##### Data provided #####
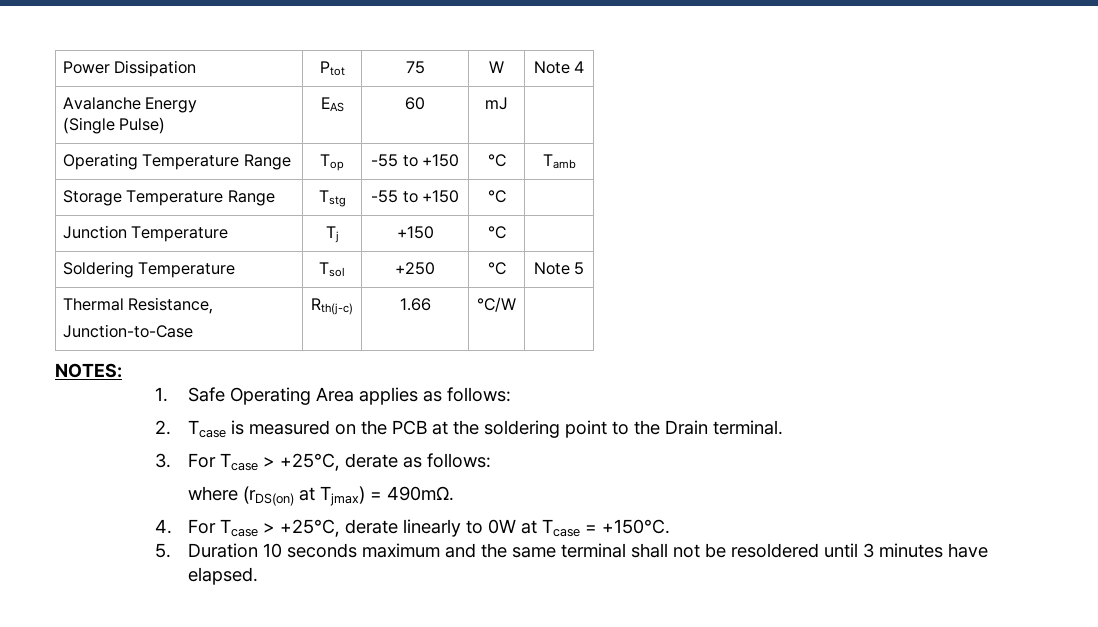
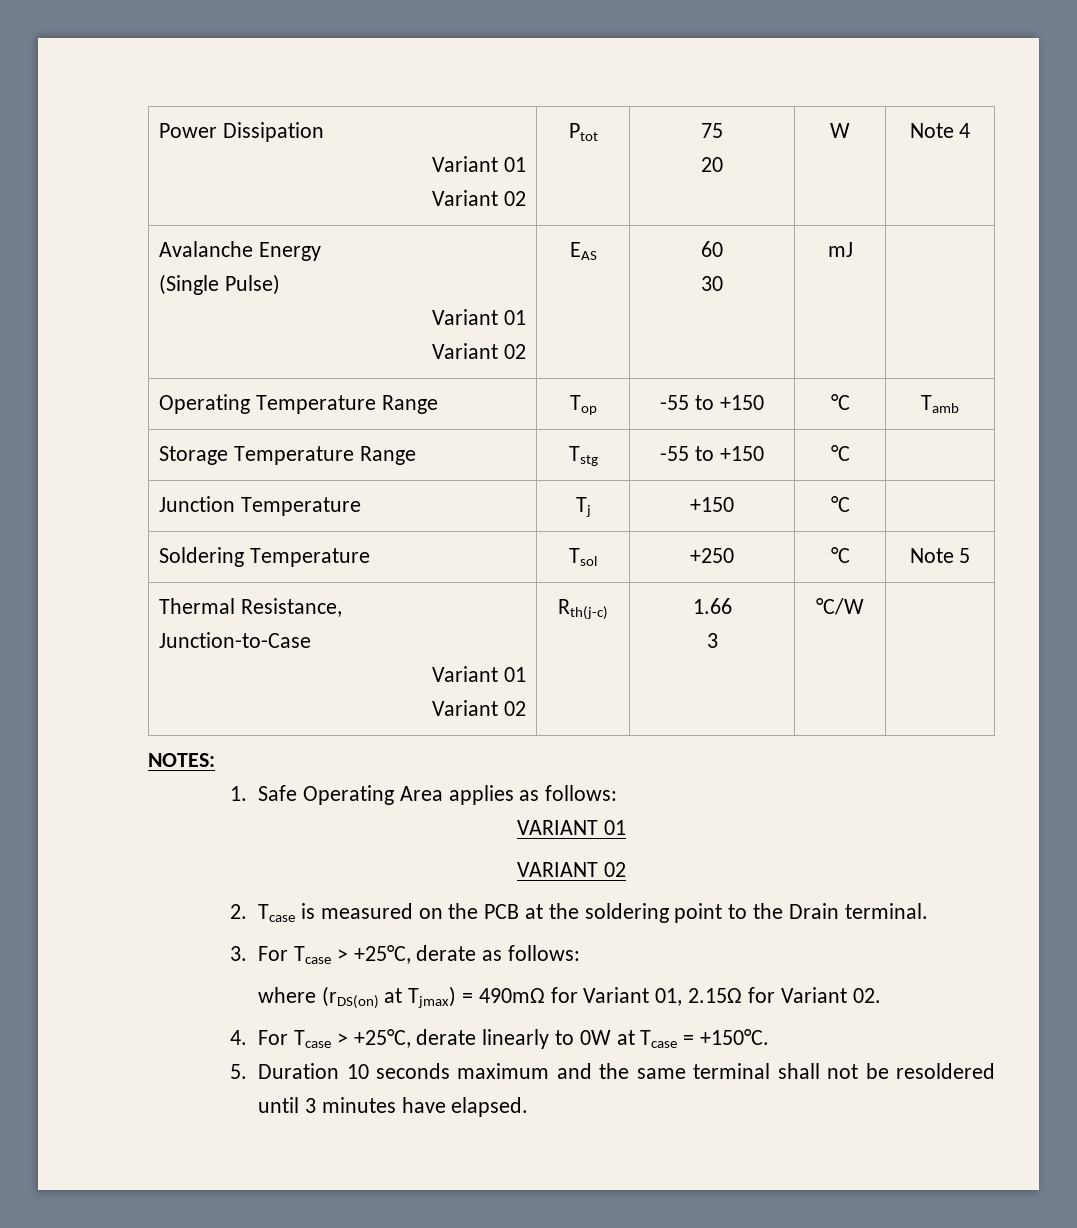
(197, 68) none -> [432,156,526,172] [432,190,526,206] // Variant 01 // Variant 02
(425, 67) none -> [701,157,723,172] // 20
(166, 125) none -> [432,309,526,325] [432,343,526,359] // Variant 01 // Variant 02
(425, 103) none -> [701,276,723,291] // 30
(193, 331) none -> [432,666,526,682] [432,700,526,716] // Variant 01 // Variant 02
(431, 304) none -> [706,633,718,648] // 3
(512, 394) none -> [517,820,626,835] [517,862,626,877] // VARIANT 01 // VARIANT 02
[387,486,455,501] 490mΩ. -> [478,987,881,1006] 490mΩ for Variant 01, 2.15Ω for Variant 02.

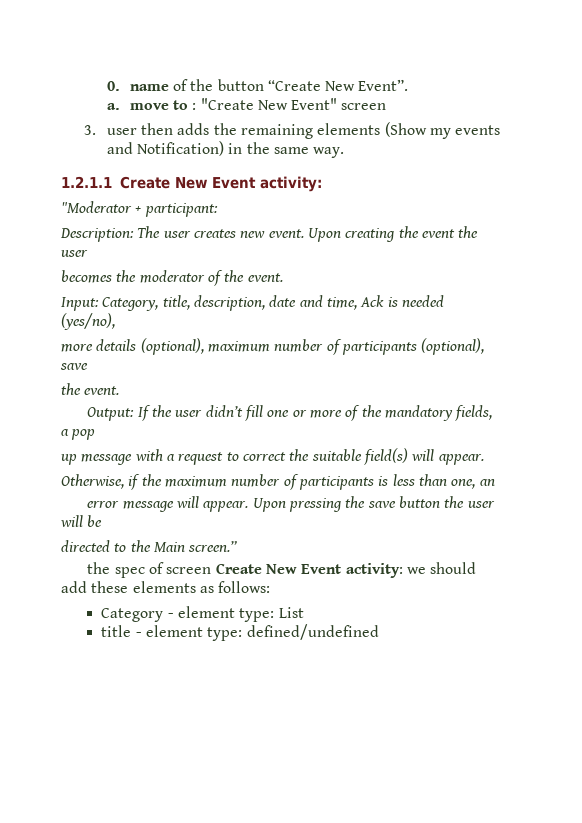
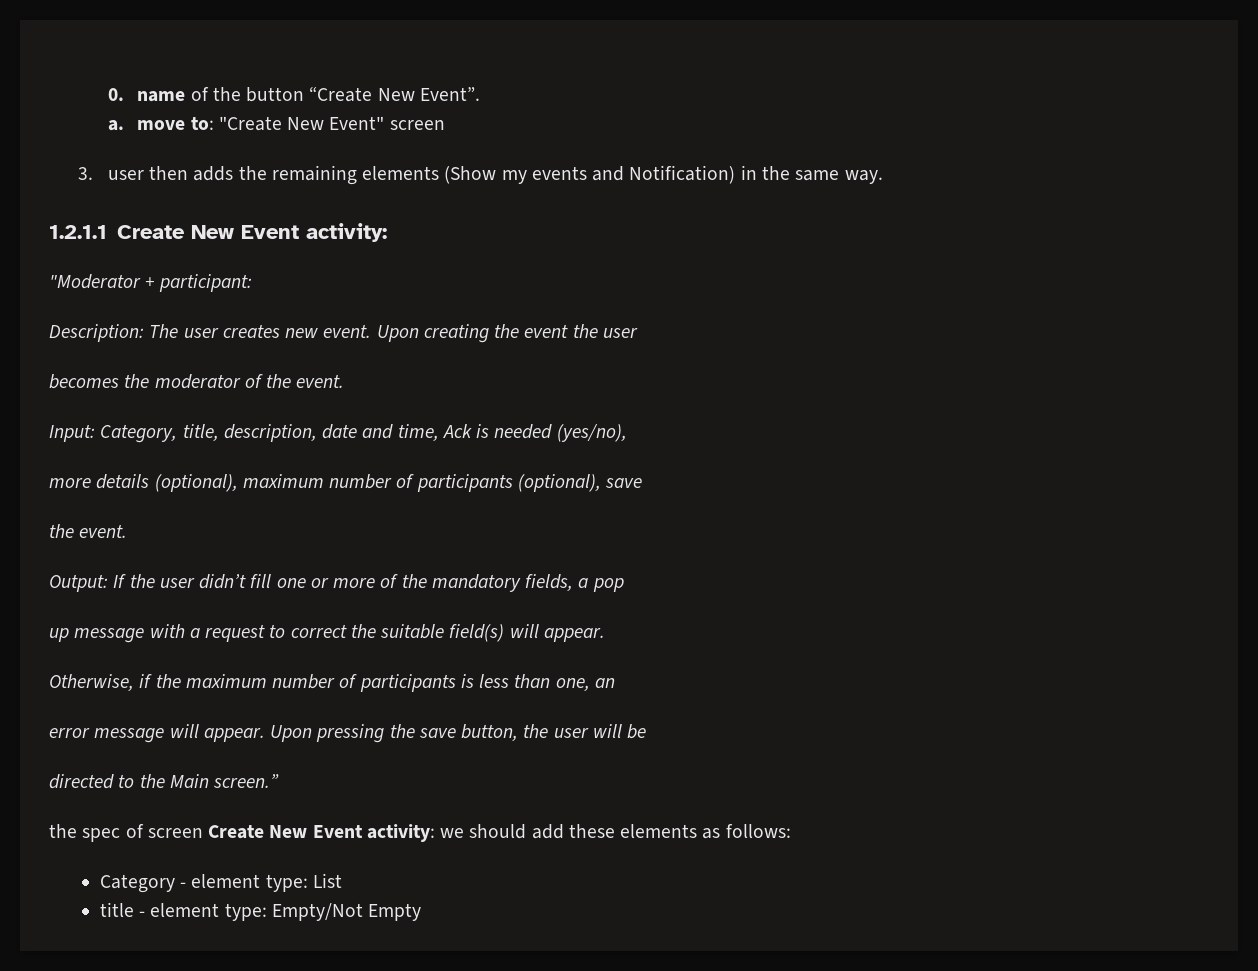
[172,100,197,110] to : -> [190,117,214,130] to:
[398,496,440,508] button -> [461,724,519,741] button,
[246,624,379,640] defined/undefined -> [271,903,422,921] Empty/Not Empty

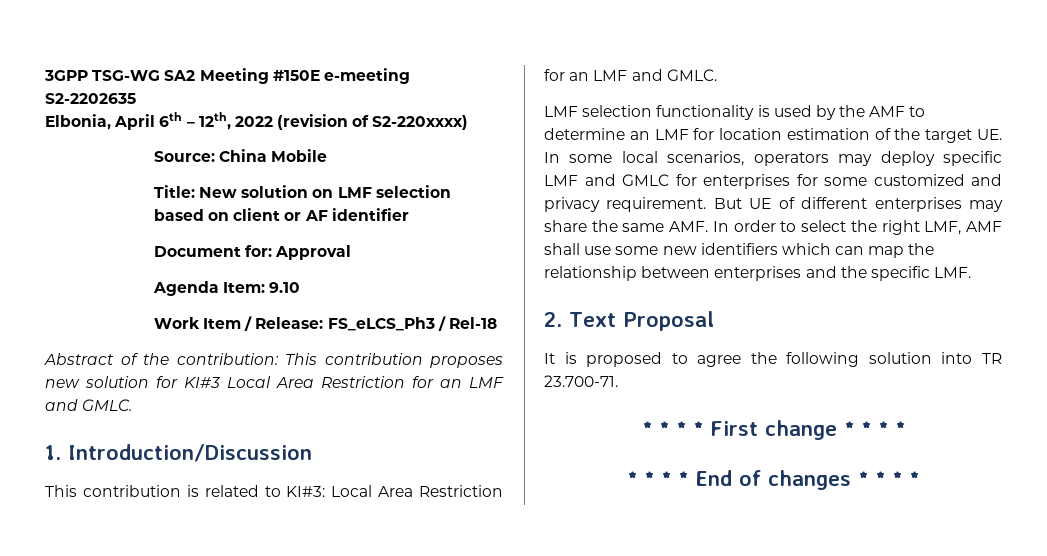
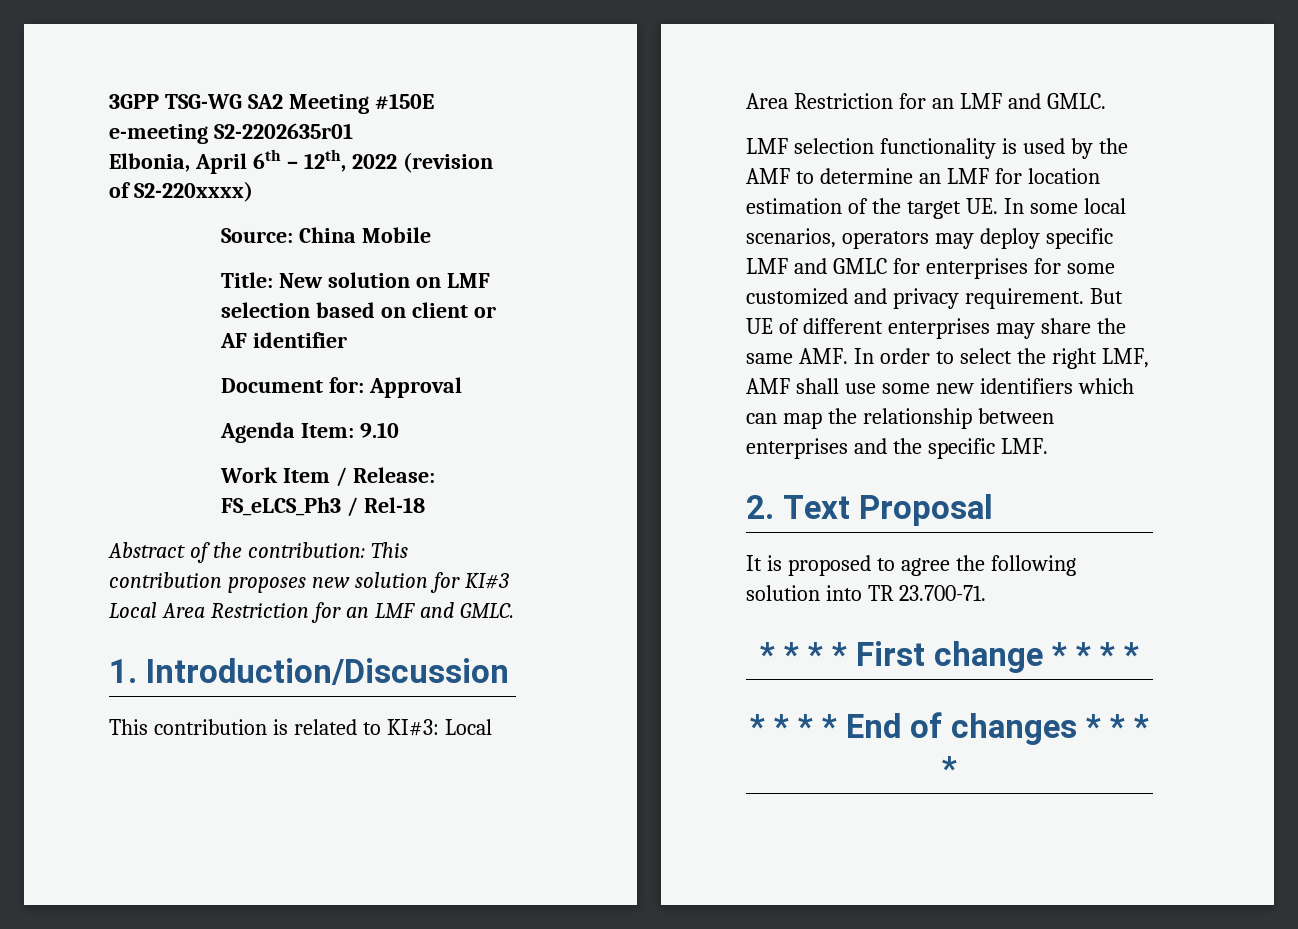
[45,93,136,104] S2-2202635 -> [213,123,353,139] S2-2202635r01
#####
### Instructions for the task
Keep every word of the records above exactly, and return them with no pictures.

### Exercise response
(197, 68) none -> [432,156,526,172] [432,190,526,206] // Variant 01 // Variant 02
(425, 67) none -> [701,157,723,172] // 20
(166, 125) none -> [432,309,526,325] [432,343,526,359] // Variant 01 // Variant 02
(425, 103) none -> [701,276,723,291] // 30
(193, 331) none -> [432,666,526,682] [432,700,526,716] // Variant 01 // Variant 02
(431, 304) none -> [706,633,718,648] // 3
(512, 394) none -> [517,820,626,835] [517,862,626,877] // VARIANT 01 // VARIANT 02
[387,486,455,501] 490mΩ. -> [478,987,881,1006] 490mΩ for Variant 01, 2.15Ω for Variant 02.

[172,100,197,110] to : -> [190,117,214,130] to:
[398,496,440,508] button -> [461,724,519,741] button,
[246,624,379,640] defined/undefined -> [271,903,422,921] Empty/Not Empty

[45,93,136,104] S2-2202635 -> [213,123,353,139] S2-2202635r01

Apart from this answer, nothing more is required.